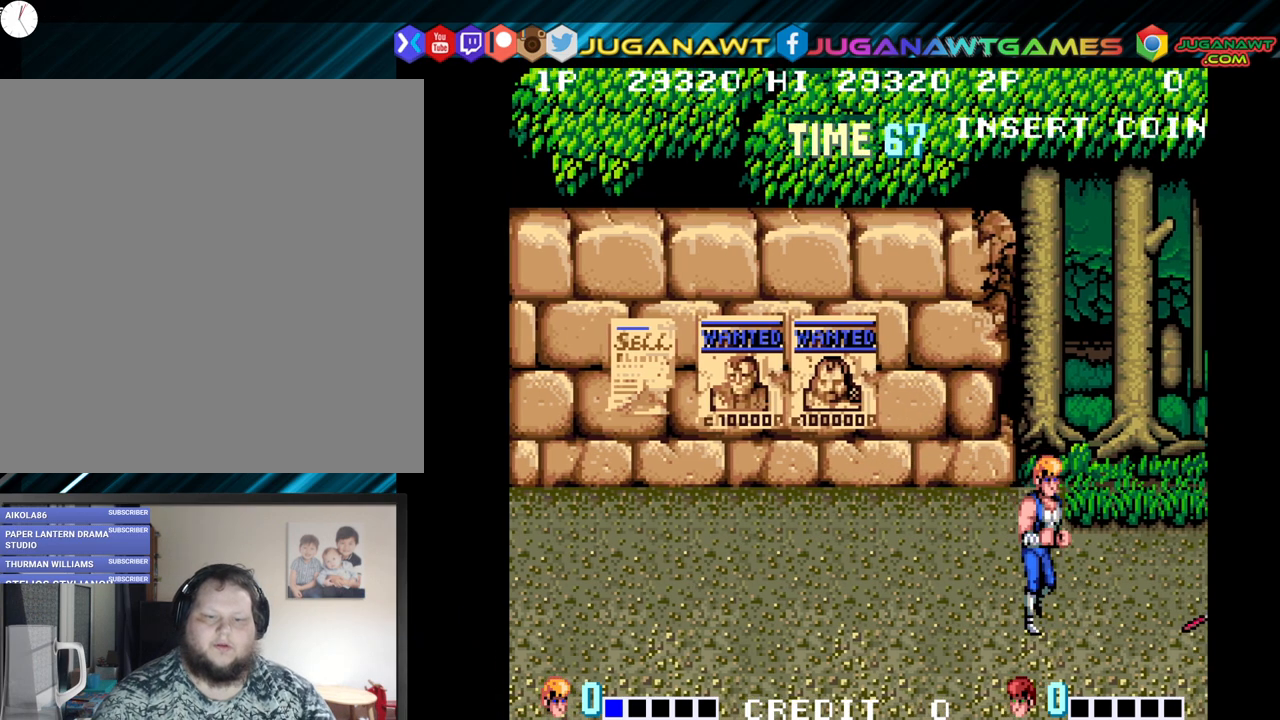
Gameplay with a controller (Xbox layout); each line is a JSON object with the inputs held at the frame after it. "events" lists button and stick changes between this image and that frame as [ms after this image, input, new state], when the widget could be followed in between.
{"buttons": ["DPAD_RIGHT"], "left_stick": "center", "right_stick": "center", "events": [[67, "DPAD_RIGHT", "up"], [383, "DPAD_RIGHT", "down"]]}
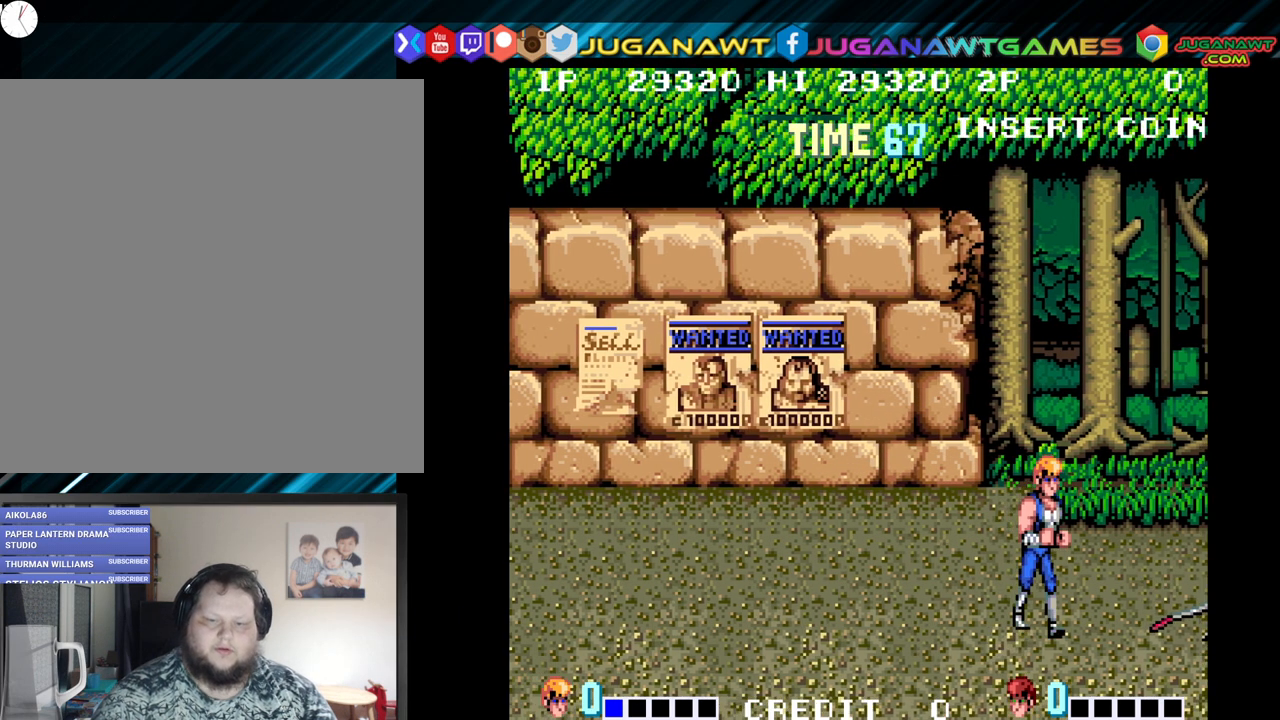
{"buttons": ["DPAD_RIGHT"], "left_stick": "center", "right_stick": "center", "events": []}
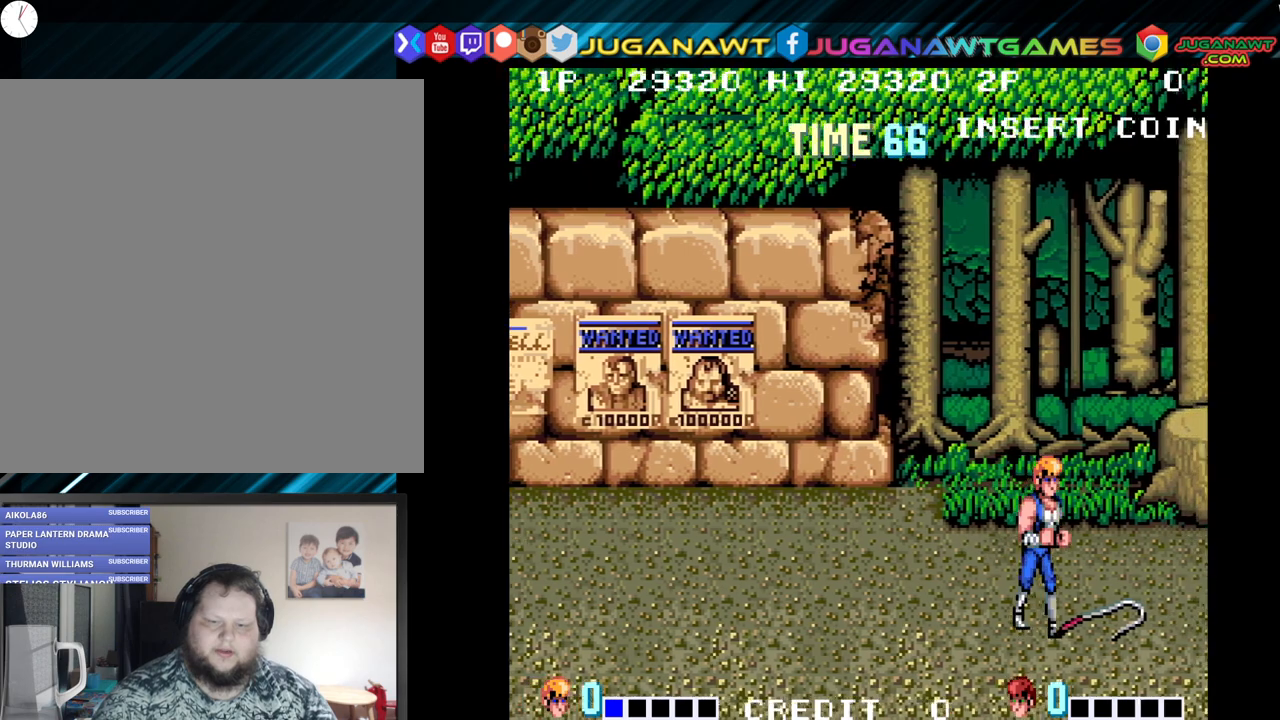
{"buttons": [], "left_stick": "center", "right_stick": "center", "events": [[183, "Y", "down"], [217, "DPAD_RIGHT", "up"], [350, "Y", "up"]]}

§ WORK INSTRUCTION:
Provide the listing above once more, exactly, with the pictures removed.

§ RESULT:
Gameplay with a controller (Xbox layout); each line is a JSON object with the inputs held at the frame after it. "events" lists button and stick changes between this image and that frame as [ms after this image, input, new state], when the widget could be followed in between.
{"buttons": ["DPAD_RIGHT"], "left_stick": "center", "right_stick": "center", "events": [[67, "DPAD_RIGHT", "up"], [383, "DPAD_RIGHT", "down"]]}
{"buttons": ["DPAD_RIGHT"], "left_stick": "center", "right_stick": "center", "events": []}
{"buttons": [], "left_stick": "center", "right_stick": "center", "events": [[183, "Y", "down"], [217, "DPAD_RIGHT", "up"], [350, "Y", "up"]]}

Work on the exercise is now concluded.